The task:
Among the records below, find each line bearing the word "settlement" and copy it.

Data section:

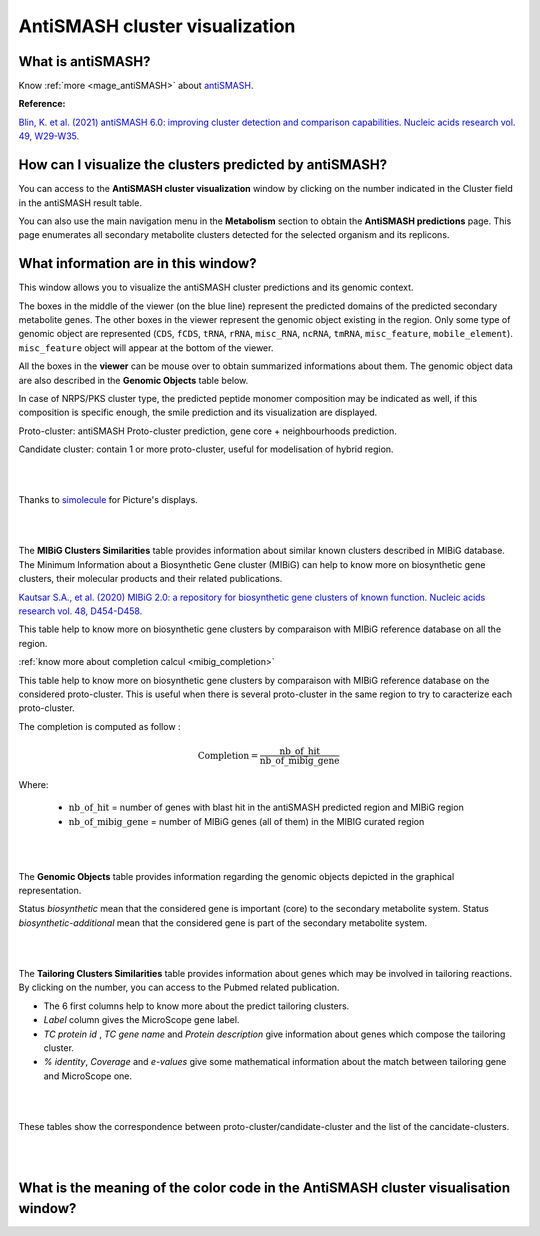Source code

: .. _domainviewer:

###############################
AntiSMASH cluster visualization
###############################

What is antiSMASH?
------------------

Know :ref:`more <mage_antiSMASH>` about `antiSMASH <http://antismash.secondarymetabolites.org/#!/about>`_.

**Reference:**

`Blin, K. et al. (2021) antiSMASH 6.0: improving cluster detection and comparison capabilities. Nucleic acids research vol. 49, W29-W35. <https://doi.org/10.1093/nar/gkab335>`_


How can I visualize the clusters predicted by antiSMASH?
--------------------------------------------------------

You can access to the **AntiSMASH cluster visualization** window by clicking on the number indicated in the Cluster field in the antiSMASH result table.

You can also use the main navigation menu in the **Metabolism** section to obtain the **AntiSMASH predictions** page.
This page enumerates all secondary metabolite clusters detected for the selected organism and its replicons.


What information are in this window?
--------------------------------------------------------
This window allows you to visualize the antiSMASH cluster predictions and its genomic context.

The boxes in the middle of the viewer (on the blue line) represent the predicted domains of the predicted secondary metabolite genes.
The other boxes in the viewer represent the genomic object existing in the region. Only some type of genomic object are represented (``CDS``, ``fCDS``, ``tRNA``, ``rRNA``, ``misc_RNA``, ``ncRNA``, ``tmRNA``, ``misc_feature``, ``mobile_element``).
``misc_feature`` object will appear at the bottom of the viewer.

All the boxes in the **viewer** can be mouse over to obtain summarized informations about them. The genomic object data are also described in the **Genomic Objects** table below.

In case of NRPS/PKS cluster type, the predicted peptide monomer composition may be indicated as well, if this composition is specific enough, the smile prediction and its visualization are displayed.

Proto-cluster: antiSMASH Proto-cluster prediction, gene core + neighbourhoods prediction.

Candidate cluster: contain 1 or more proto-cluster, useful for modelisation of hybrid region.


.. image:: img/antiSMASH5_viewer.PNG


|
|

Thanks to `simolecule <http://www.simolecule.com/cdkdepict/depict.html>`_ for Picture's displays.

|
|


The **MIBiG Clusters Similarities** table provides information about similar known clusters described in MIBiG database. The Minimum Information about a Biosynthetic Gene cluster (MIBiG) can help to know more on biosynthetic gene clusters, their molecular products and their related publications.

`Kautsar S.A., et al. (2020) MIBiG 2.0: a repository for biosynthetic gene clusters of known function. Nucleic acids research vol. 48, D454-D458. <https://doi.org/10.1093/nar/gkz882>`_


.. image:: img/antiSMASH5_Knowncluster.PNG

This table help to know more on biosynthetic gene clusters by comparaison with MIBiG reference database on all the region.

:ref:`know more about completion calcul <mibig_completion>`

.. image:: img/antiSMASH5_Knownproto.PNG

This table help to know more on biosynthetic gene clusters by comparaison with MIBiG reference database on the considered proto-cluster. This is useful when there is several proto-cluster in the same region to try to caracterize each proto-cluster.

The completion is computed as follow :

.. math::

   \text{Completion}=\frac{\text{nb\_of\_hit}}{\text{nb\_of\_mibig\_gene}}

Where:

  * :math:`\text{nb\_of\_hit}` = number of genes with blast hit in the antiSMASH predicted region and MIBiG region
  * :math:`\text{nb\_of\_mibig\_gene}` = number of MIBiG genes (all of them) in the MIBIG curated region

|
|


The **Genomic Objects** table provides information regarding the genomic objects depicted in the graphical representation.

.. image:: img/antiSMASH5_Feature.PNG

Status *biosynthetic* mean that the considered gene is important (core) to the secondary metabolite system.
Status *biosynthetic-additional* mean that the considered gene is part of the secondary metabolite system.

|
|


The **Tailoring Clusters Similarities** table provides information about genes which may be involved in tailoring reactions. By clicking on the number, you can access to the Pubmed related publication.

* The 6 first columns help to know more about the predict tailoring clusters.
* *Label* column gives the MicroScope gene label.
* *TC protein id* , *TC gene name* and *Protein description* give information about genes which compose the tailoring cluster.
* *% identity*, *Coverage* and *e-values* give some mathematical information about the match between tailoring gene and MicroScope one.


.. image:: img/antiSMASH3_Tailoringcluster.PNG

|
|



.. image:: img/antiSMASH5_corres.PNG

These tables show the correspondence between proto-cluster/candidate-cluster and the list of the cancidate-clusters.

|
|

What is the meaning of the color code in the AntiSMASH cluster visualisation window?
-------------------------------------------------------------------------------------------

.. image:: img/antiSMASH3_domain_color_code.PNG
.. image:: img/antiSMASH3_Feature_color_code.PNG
--
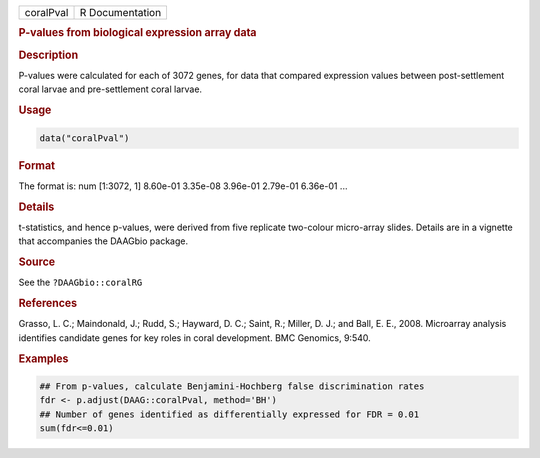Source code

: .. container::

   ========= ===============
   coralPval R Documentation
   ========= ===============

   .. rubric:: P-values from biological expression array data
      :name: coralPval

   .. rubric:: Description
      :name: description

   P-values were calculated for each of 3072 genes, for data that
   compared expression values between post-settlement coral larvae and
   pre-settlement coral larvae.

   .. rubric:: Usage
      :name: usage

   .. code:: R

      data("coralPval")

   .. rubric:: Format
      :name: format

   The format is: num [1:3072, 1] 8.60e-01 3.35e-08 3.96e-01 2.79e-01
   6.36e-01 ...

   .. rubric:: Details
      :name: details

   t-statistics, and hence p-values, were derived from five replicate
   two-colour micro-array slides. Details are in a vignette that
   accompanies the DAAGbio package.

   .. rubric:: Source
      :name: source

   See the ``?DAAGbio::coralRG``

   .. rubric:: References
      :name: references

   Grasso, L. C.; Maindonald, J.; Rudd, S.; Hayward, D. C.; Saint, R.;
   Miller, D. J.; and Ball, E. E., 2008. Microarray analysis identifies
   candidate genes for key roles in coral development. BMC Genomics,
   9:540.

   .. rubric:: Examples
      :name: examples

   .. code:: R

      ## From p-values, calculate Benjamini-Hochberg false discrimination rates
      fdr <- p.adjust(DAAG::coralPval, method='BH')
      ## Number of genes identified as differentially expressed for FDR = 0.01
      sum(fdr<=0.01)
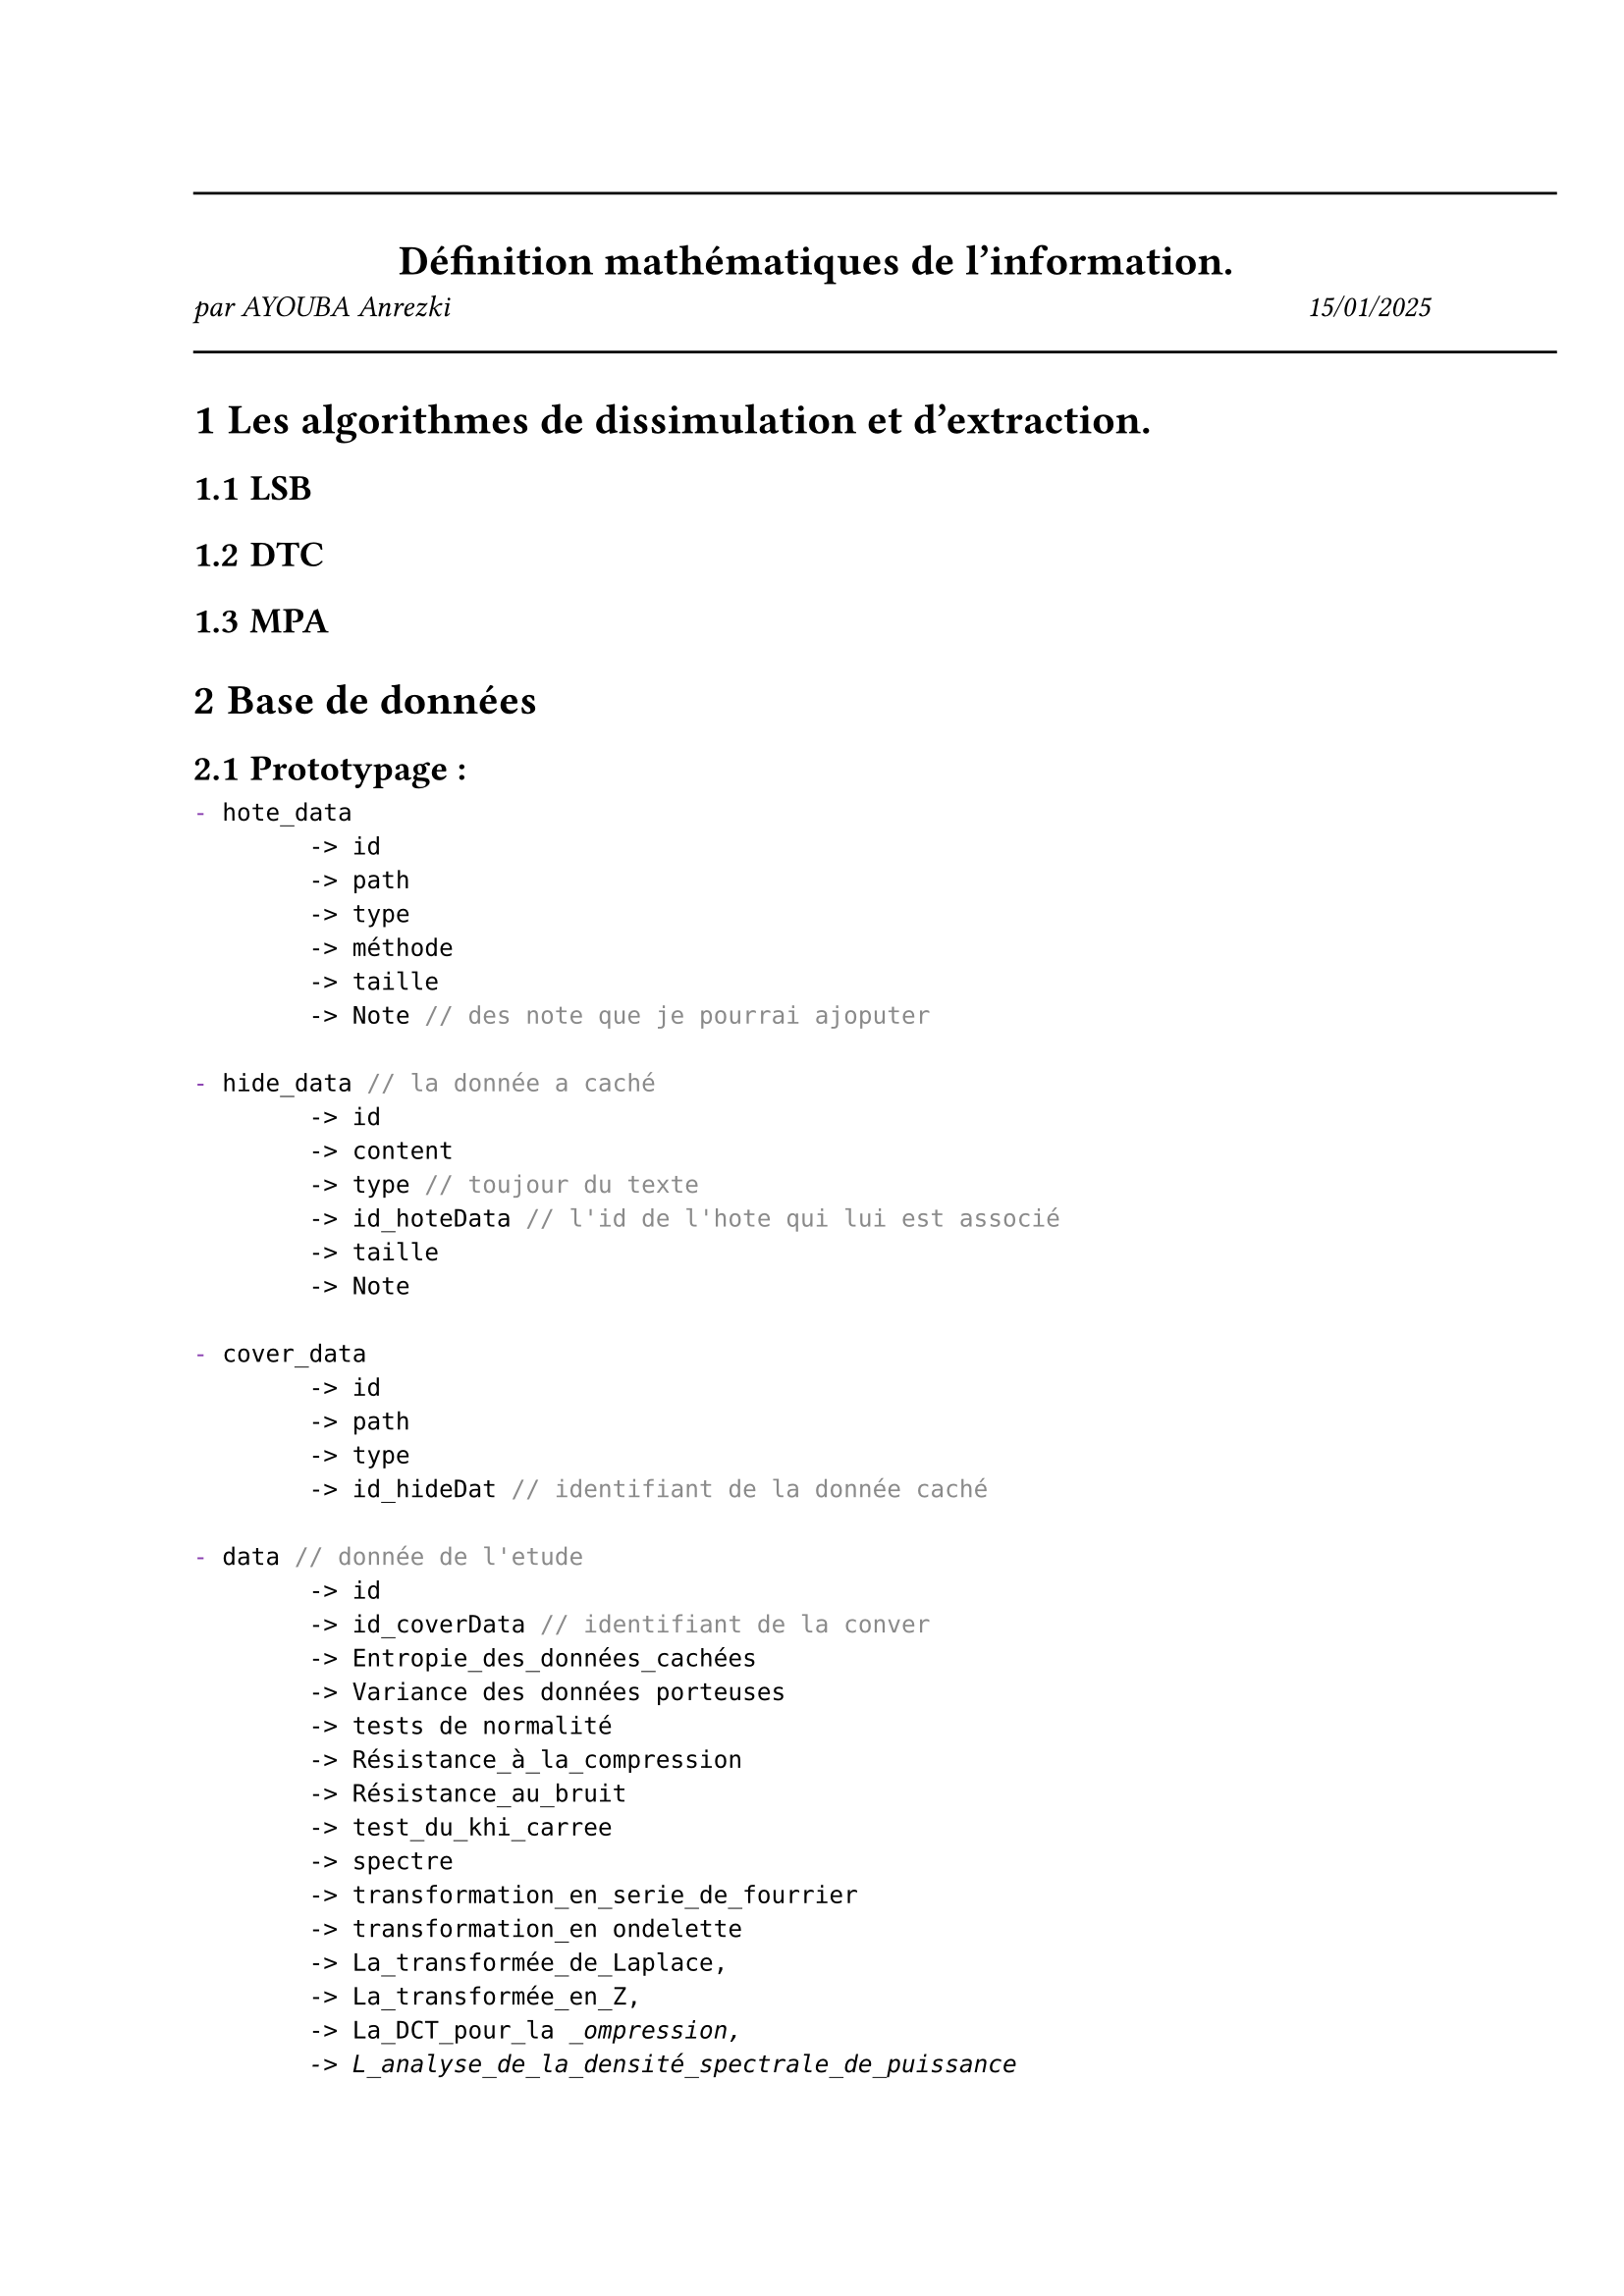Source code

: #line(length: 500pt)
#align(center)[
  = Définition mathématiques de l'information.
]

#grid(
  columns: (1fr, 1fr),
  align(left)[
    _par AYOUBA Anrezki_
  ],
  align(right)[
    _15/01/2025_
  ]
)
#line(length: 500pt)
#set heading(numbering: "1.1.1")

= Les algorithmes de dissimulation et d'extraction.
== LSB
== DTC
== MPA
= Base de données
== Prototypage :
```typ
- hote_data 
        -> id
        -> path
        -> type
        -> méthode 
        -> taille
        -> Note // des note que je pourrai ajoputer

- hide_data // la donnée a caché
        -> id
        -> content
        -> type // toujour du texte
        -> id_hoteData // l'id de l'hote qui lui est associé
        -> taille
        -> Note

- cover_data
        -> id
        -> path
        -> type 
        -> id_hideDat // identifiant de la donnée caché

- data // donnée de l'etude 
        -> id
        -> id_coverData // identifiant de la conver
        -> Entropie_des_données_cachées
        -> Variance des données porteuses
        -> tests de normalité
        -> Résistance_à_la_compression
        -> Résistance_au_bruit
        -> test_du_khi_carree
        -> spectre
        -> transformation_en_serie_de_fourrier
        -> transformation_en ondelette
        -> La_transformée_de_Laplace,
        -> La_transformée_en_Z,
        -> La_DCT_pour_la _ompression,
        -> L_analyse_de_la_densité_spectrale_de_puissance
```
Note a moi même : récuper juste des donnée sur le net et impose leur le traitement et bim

Task response:
   compared expression values between post-settlement coral larvae and
   pre-settlement coral larvae.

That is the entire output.